Both modes encrypt the data in transit, however, with standard TLS, only the Aerospike nodes authenticate themselves to the application nodes. With mutual TLS, the Aerospike nodes authenticate themselves to the application nodes who also authenticate themselves to the Aerospike nodes. So it’s a 2-way authentication.
A “bad actor” that found its way into the network somehow, could not pretend to be an application node nor pretend to be an Aerospike node without possessing the correct private key.
When TLS is enabled on the fabric or heartbeat connections, they will always use what amounts to mutual authentication for those Aerospike-to-Aerospike connections. So once again, if a “bad actor” somehow breaches the private network, they could not pretend to be another Aerospike node in the cluster nor decrypt any of the data transferring between nodes without possessing the appropriate private key.
If you recall, XDR connectivity is actually just using the service connections. So with XDR, the source cluster acts as the TLS clients, much like the application nodes, and the destination cluster acts as the TLS servers.
Now, all of these types of connections are generally configured to use the same server certificate as they are the same servers, however, they can technically be configured to have separate certificates.
Additionally, every Aerospike node can be configured to use the same certificate, meaning the entire cluster shares that certificate, or every node can be set up with it’s own unique certificates.
So that gives us three dimensions to work with; Standard vs. mutual TLS on the service connections, individual or shared certificates on each type of connection, and individual or shared certificates on each Aerospike server node.

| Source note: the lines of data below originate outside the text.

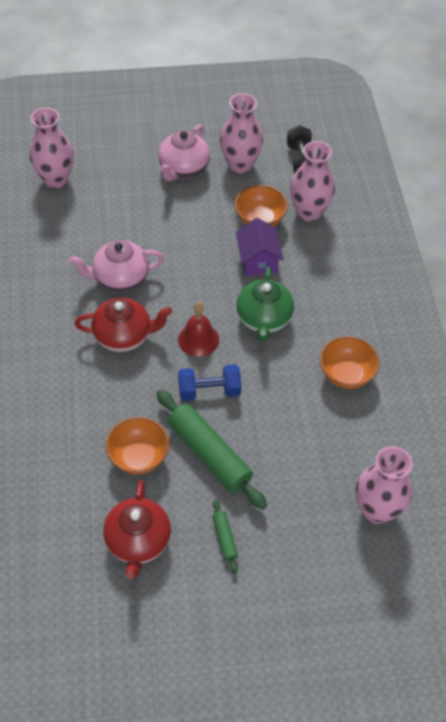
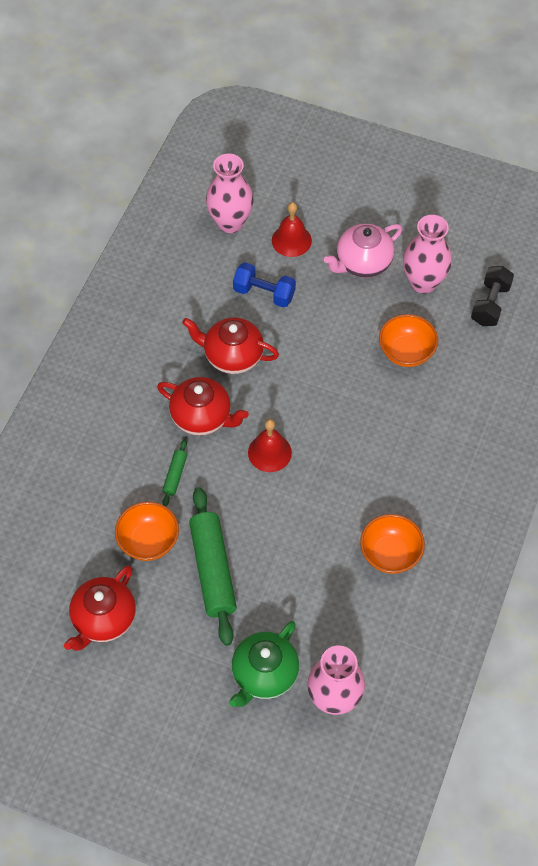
camera: 30 degrees right, 5 degrees up
(115, 174) = (291, 240): none -> red bell
(120, 278) = (232, 356): pink teapot -> red teapot
(209, 391) = (249, 508): blue dumbbell -> blue dumbbell (264, 293)
(225, 538) = (180, 655): green rolling pin -> green rolling pin (175, 475)
(258, 260) = (377, 395): purple house -> none
(264, 319) = (345, 460): green teapot -> green teapot (264, 674)
(309, 212) = (462, 366): pink vase -> none

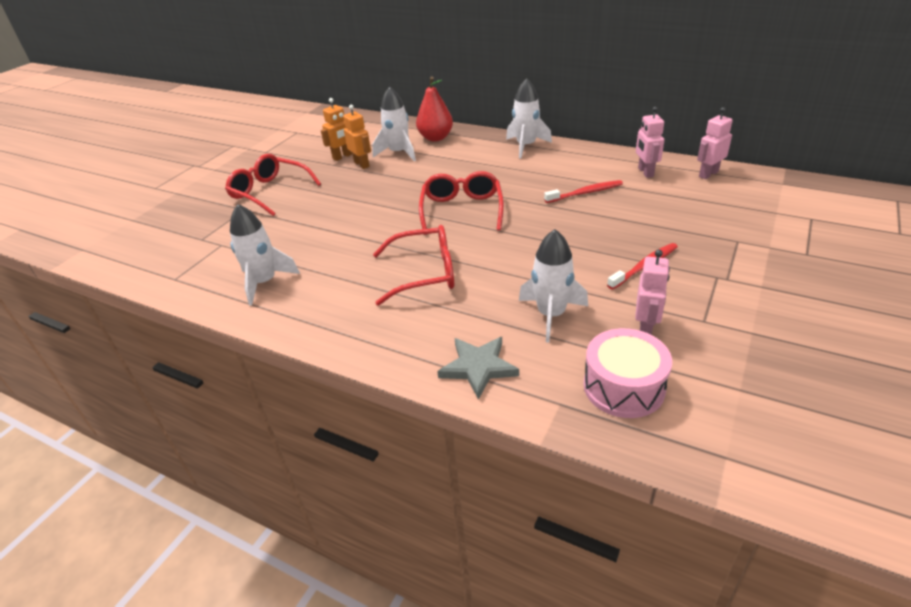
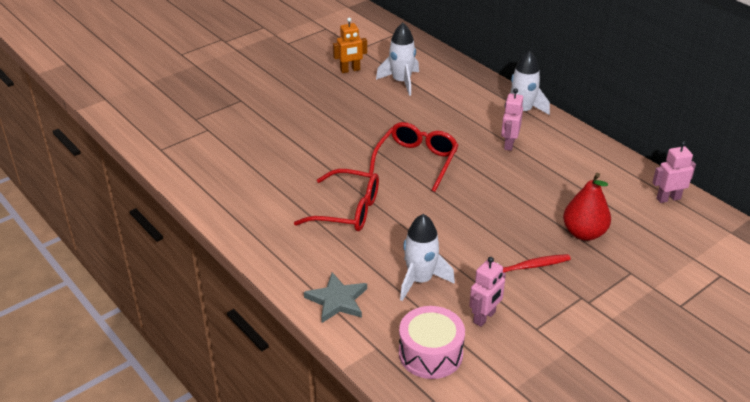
camera: 20 degrees right, 0 degrees up
(264, 282) = (223, 175): white rocket -> none
(270, 192) = (269, 89): red glasses -> none
(362, 164) = (362, 84): orange robot -> none
(435, 138) = (445, 75): red pear -> red pear (584, 233)
(585, 193) = (536, 180): red toothbrush -> none
(645, 172) = (610, 177): pink robot -> pink robot (509, 144)

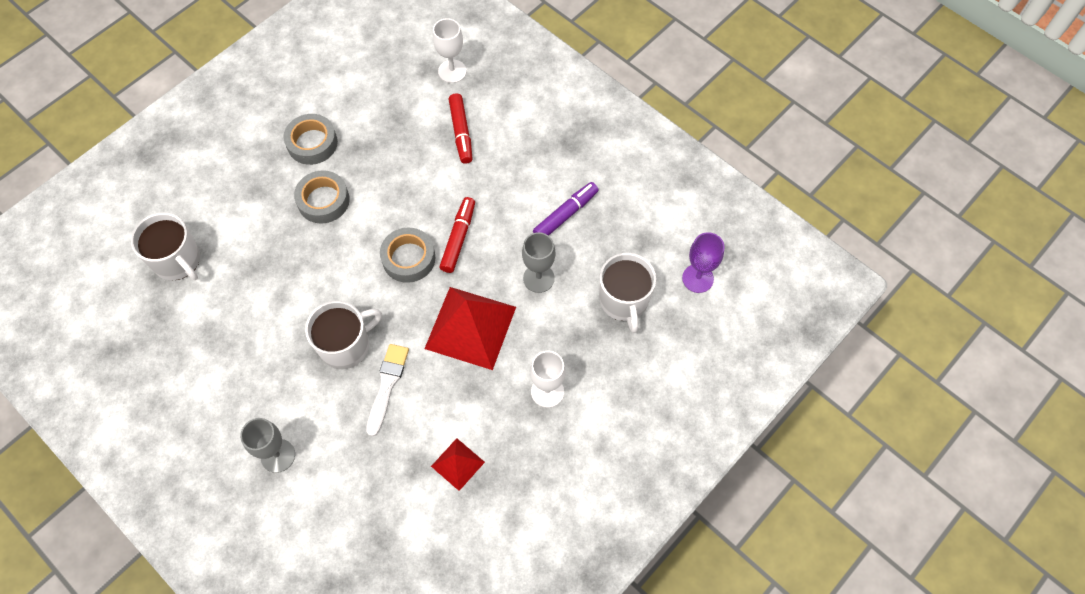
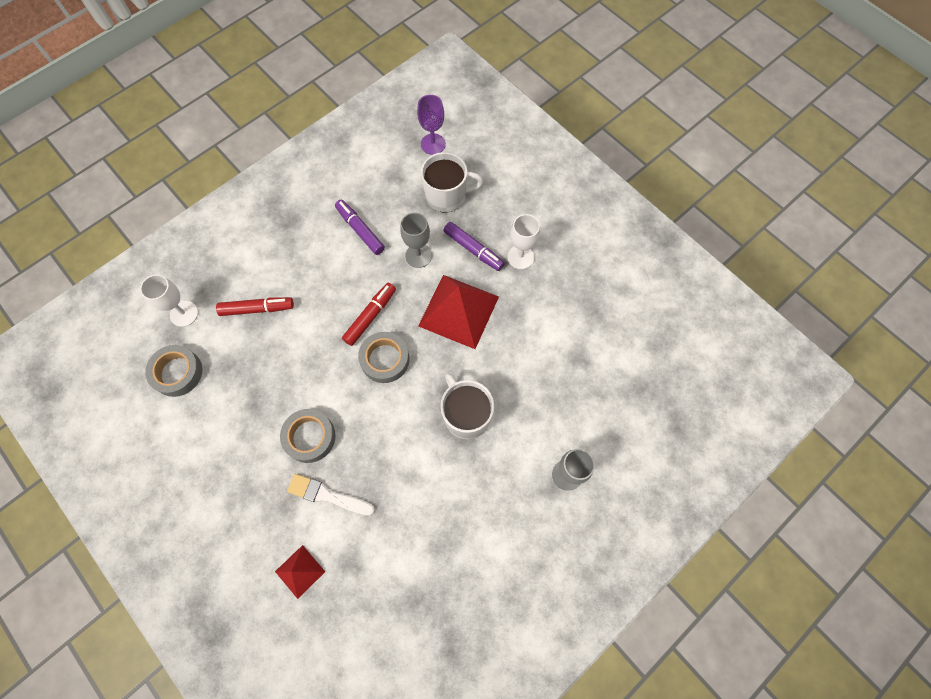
camera: 85 degrees left, 5 degrees up
(177, 261) = (356, 586): white mug -> none
(312, 143) = (239, 449): grey tape -> grey tape (177, 373)
(387, 385) = (507, 380): white brush -> white brush (327, 495)
(457, 464) = (578, 327): red pyramid -> red pyramid (300, 571)
(458, 238) = (370, 316): red marker -> red marker turned 105 degrees clockwise
(552, 337) = (473, 249): none -> purple marker

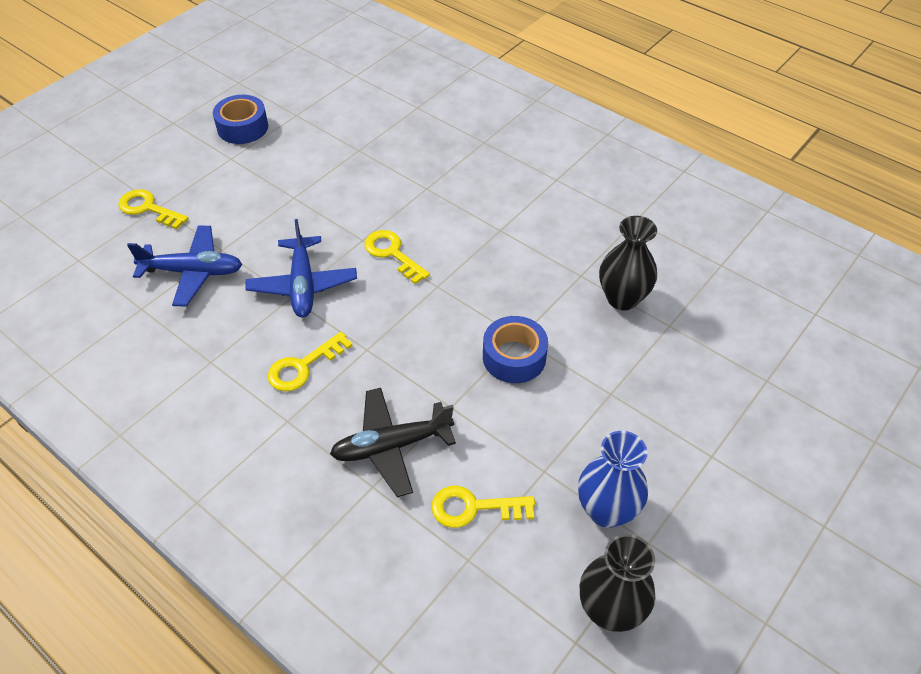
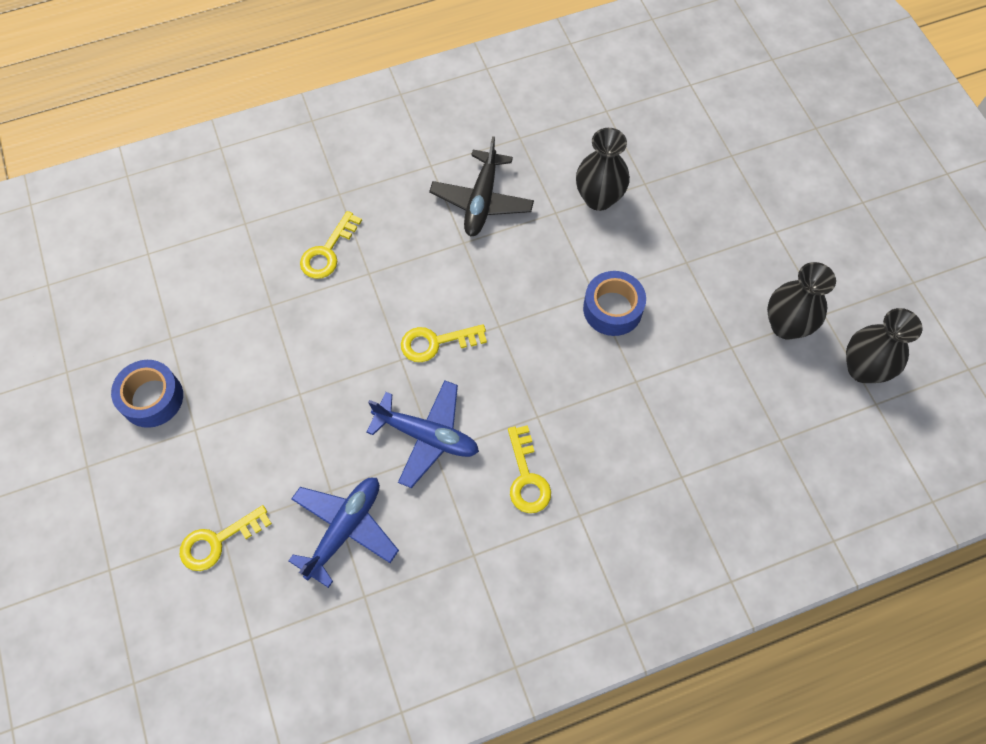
camera: 60 degrees left, 15 degrees up
(392, 446) = (651, 444): black plane -> black plane (482, 200)
(473, 508) = (739, 413): yellow key -> yellow key (327, 252)
(606, 510) = (786, 325): blue vase -> black vase

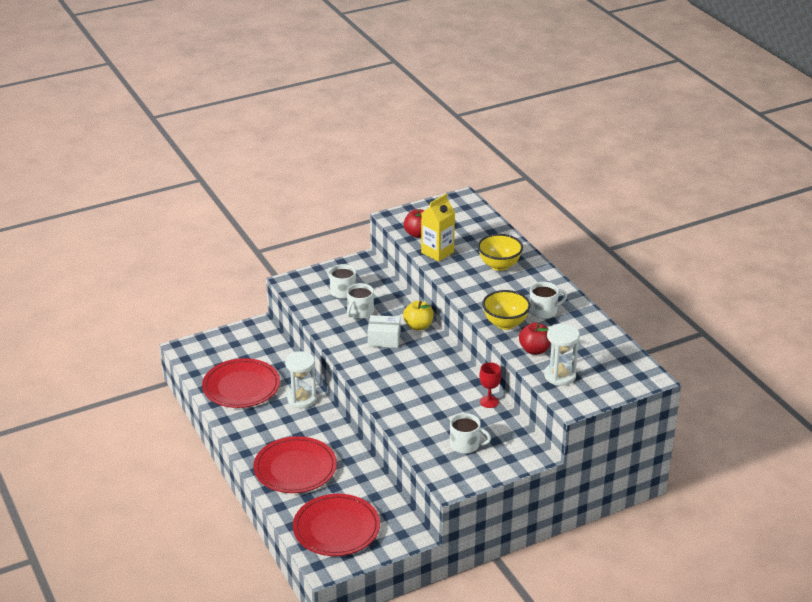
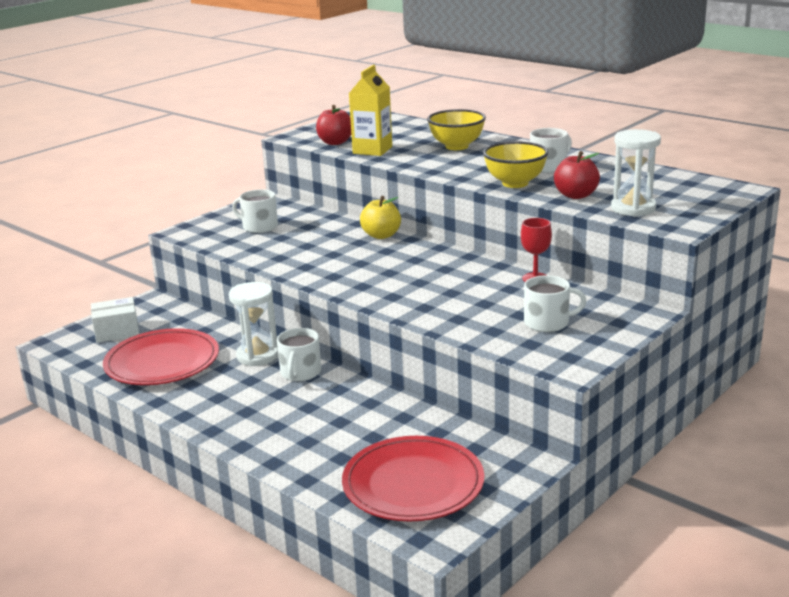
camera: 20 degrees left, 10 degrees down
(295, 468) = (299, 429): red plate -> none
(360, 312) = (296, 238): white mug -> white mug (300, 373)
(384, 339) = (347, 254): white box -> white box (117, 331)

Obviously, standard TLS with a single cluster-wide certificate is the simplest in terms of setup and management complexity. And if you’ve spent much time dealing with certificate lifecycle management, one certificate certainly sounds more pleasant to manage than dozens, hundreds, or thousands. And indeed it is.
But for organizations adopting more of a “zero trust” model, perhaps within environments dealing with highly sensitive data, on networks which the organization has deemed as untrusted such as the public cloud, unique certificates on each node may be required.
However, most enterprise use cases will fall somewhere in between these two extremes and the flexibility of Aerospike’s TLS configuration will allow it to be tailored to the specific needs of the organization, the environment, and the use case.
A cipher suite is a set of algorithms that are used in various phases during the TLS communication. The protocol allows for the client and server to negotiate which set of these algorithms both sides support.
Every TLS connection I described in the previous section can be configured as to which cipher suites are allowed and in what priority.
Without going too deep into the weeds about TLS cipher suites, let me just make two points about selecting TLS cipher suites to use with Aerospike Enterprise.
Unlike a public, internet-facing application, many Aerospike deployments are done in environments where the organization is in control of both the client and the server. That means that compatibility with public clients like web browsers is not a factor and the list of allowed cipher suites can be narrowed down to just the more current algorithms which provide the best security and performance.
At the time of this presentation, that is highly likely to mean a cipher suite using AES encryption, which has hardware acceleration built-in to modern CPUs, using Galois Counter Mode or GCM, which also typically out-performs previous block cipher modes.
Aerospike uses OpenSSL and thus configuring the cipher suite uses the OpenSSL notation. This is recognizable by the use of hyphens as shown in the top line in the image. Other tools and libraries, such as Java, may use the IANA notation. This is recognizable by the use of underscores as shown in the second line here. This means that specifying the cipher suites in Aerospike configuration may use a different notation that other sources you may be referencing.